Recorded data
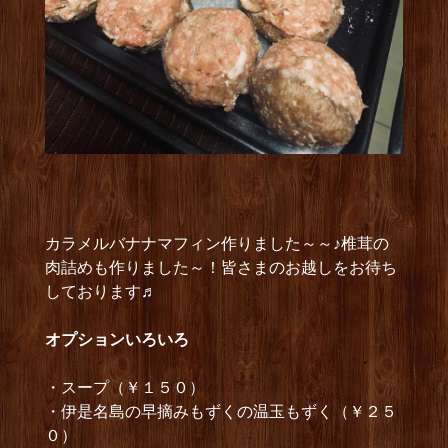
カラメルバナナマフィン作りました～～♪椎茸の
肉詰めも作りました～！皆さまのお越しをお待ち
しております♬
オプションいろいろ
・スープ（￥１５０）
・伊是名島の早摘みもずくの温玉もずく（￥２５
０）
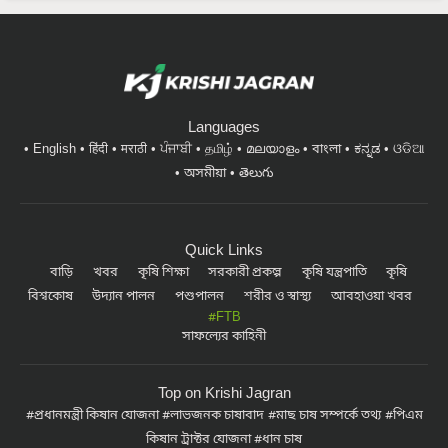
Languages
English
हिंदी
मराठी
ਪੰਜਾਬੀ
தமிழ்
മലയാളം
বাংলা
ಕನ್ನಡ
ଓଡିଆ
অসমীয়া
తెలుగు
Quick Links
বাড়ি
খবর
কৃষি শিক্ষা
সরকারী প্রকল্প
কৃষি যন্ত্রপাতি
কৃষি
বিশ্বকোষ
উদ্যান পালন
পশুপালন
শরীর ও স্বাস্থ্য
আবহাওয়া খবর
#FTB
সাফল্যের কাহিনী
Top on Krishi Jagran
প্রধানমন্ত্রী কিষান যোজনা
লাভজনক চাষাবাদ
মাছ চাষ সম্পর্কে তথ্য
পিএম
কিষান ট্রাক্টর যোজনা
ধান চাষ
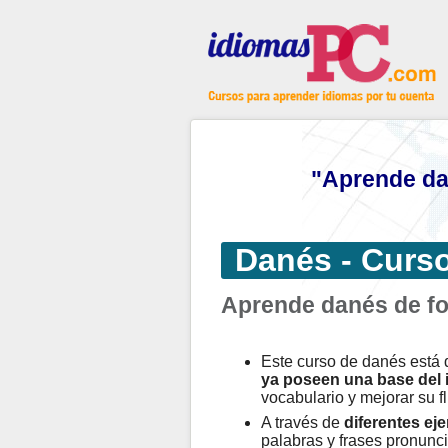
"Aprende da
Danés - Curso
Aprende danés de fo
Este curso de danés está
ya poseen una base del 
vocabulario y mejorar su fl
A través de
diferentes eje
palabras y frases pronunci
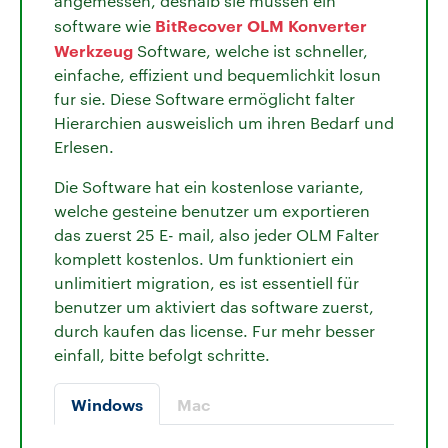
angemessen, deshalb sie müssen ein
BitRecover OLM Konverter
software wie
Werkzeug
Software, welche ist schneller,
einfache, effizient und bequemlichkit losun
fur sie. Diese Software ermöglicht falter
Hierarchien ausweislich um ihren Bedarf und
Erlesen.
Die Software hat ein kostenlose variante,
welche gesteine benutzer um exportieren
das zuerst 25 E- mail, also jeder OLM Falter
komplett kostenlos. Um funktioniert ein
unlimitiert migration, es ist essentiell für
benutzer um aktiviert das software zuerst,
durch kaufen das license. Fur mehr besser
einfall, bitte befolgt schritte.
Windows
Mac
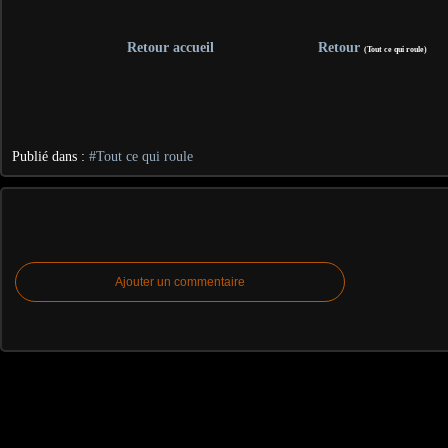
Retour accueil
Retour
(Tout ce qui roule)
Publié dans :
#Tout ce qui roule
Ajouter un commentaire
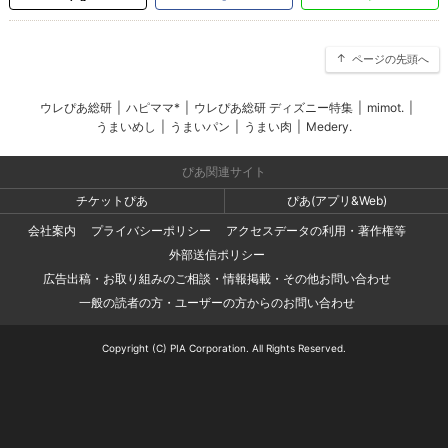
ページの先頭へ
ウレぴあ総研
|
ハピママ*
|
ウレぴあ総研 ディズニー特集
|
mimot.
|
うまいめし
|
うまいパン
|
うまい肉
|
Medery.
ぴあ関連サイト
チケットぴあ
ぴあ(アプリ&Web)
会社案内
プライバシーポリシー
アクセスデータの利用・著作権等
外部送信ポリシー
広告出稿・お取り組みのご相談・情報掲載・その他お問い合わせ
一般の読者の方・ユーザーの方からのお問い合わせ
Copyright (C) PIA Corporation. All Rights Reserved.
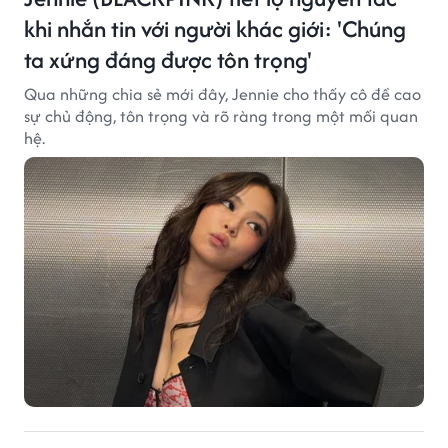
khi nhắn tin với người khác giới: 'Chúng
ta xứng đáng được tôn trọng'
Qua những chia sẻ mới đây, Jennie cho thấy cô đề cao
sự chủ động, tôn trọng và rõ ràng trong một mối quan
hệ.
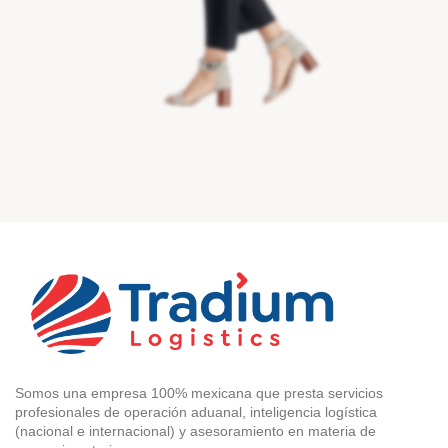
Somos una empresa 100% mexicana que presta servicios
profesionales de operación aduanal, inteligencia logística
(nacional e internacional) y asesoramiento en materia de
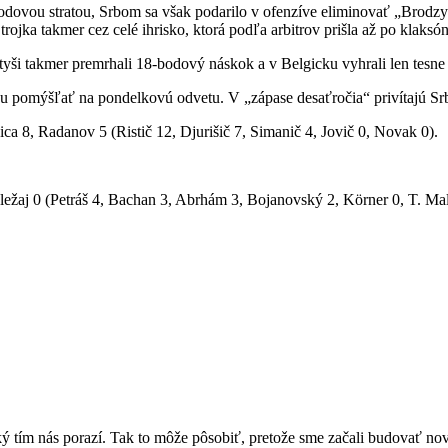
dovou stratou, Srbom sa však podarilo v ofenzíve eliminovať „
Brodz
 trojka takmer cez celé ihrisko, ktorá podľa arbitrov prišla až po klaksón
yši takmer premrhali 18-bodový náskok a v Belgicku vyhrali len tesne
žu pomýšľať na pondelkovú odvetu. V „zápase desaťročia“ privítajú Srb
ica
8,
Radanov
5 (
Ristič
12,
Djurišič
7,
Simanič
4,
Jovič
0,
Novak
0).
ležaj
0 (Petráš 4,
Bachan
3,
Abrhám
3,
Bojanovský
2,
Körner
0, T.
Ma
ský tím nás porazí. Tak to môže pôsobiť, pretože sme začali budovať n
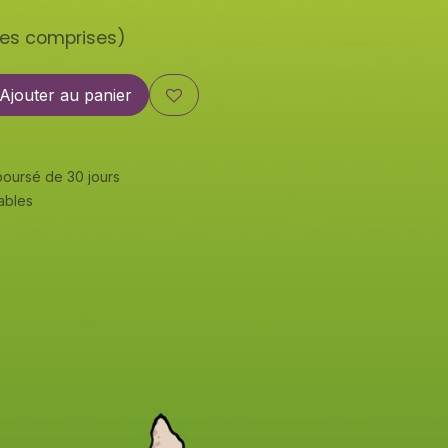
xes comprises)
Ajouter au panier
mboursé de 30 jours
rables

Your goal » Whenever a line above has the word "Ajouter" in it, copy that line.

Output of the task »
Ajouter un commentaire
Ajouter au panier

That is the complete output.